Ему не составило труда собрать свою одежду и медицинские инструменты — остальной свой скарб он предусмотрительно спрятал на чердаке постоялого двора в Санлисе. Руджери храпел в комнате наверху в объятиях какой-то девицы. Зенон сунул ему под дверь записку, в которой сообщал, что едет в Прованс. На самом деле он решил возвратиться в Брюгге и там затеряться.
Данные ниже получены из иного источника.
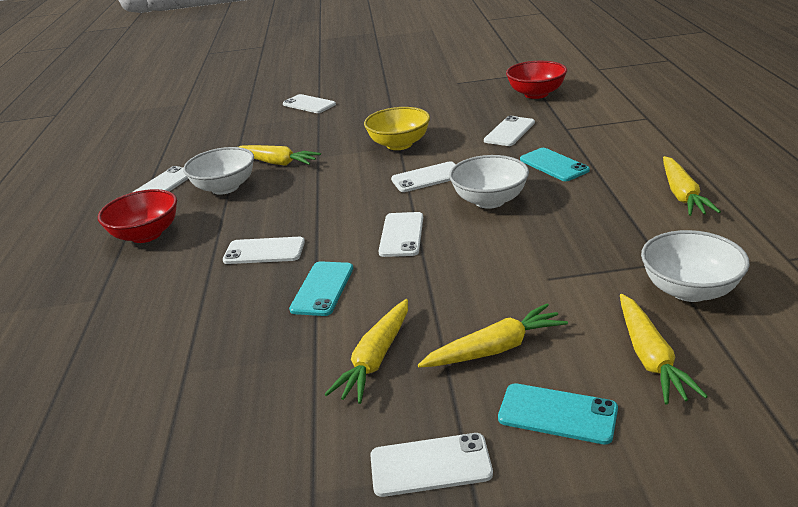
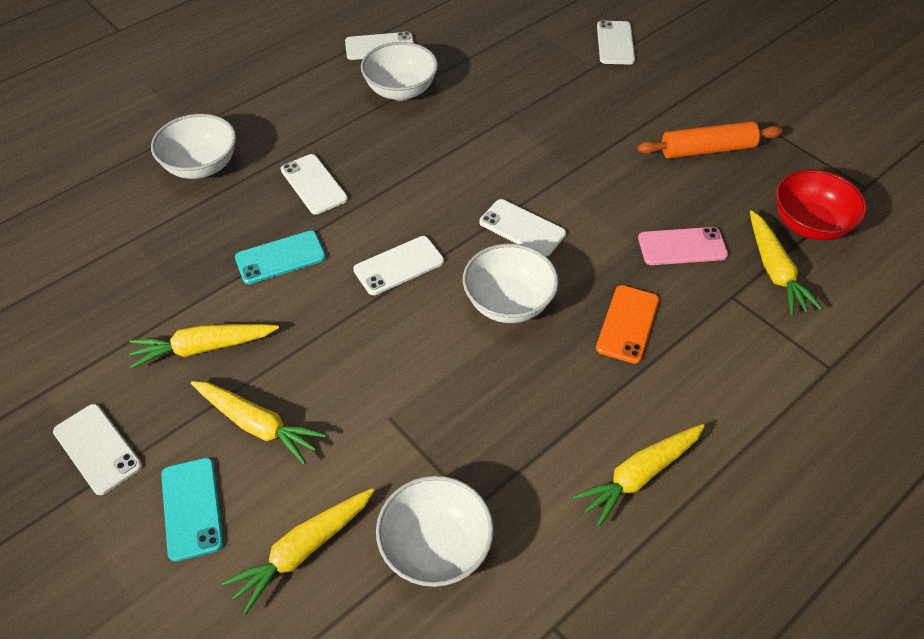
camera: 50 degrees right, 20 degrees up
(146, 235) = (293, 92): red bowl -> none
(155, 305) = (201, 166): none -> white bowl
(276, 162) = (471, 96): yellow carrot -> yellow carrot (774, 270)
(399, 144) = (578, 167): yellow bowl -> none
(441, 104) = (707, 150): none -> orange rolling pin
(509, 132) = (682, 247): white phone -> pink phone
(553, 165) = (627, 324): turquoise phone -> orange phone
В тесной прихожей на стене висела привезенная из Италии диковинка — флорентийское зеркало в черепаховой раме, составленное из двух десятков маленьких выпуклых зеркал, похожих на шестиугольные ячейки пчелиных сот и обрамленных каждое, в свою очередь, узкой оправой, бывшей когда-то панцирем живого существа. В сером свете парижского утра Зенон посмотрелся в зеркало. И увидел два десятка сплюснутых и уменьшенных по законам оптики изображений человека в меховой шапке, с болезненно-желтым цветом лица и блестящими глазами, которые и сами были зеркалом. Этот беглец, замкнутый в своем мирке и отделенный от себе подобных, которые тоже готовились к бегству в параллельных мирках, напомнил ему гипотезу грека Демокрита, и он представил себе бесчисленное множество одинаковых миров, где живет и умирает целая вереница пленников-философов. Эта фантастическая мысль вызвала у него горькую улыбку. Двадцать маленьких зеркальных отражений также улыбнулись, каждое — самому себе. Потом все они отвернулись в сторону и зашагали к двери.
Часть вторая
ОСЕДЛАЯ ЖИЗНЬ
Obscumm per obscurius Ignotum per ignotius.
ВОЗВРАЩЕНИЕ В БРЮГГЕ
В Санлисе ему предложил место в своем экипаже приор францисканского монастыря миноритов в Брюгге, который возвращался домой из Парижа, где присутствовал на собрании орденского капитула. Приор этот оказался человеком более образованным, нежели можно было предположить по его сутане, полным интереса к людям и к окружающему миру и не лишенным к тому же известного житейского опыта; путешественники вели между собой непринужденный разговор, пока лошади, борясь с пронзительным ветром, плелись по пикардийским равнинам. Зенон утаил от попутчика только свое настоящее имя и то, что книга его подверглась гонениям; впрочем, приор был настолько проницателен, что, быть может, догадывался в отношении доктора Себастьяна Теуса о большем, чем полагал учтивым выказать. При проезде через Турне их задержала наводнившая улицы толпа; в ответ на расспросы им объяснили, что жители спешат на главную площадь города, чтобы увидеть, как будут вешать уличенного в кальвинизме портного по имени Адриан. Жена его также оказалась виновной, но, поскольку особе женского пола непристойно болтаться в воздухе, задевая юбками головы прохожих, постановили, согласно обычаю, заживо зарыть ее в землю. Зверская эта бессмыслица ужаснула Зенона, который, впрочем, затаил свои чувства под маской бесстрастия, ибо взял себе за правило никогда не высказывать мнения о том, что касается распрей между требником и Библией. Приор, изъявив должное отвращение к ереси, счел, однако, казнь чересчур жестокой, и это осторожное замечание вызвало в душе Зенона прилив едва ли не восторженной симпатии к его спутнику, как бывает всегда, когда крупицу терпимости обнаруживает человек, от которого по его положению или званию трудно этого ждать.
Карета снова покатила по равнине, приор заговорил о другом, а Зенону все еще казалось, что он сам задыхается под грузом засыпавшей его земли. И вдруг он сообразил, что прошло уже четверть часа и женщина, страданиями которой он терзался, сама их больше не испытывает.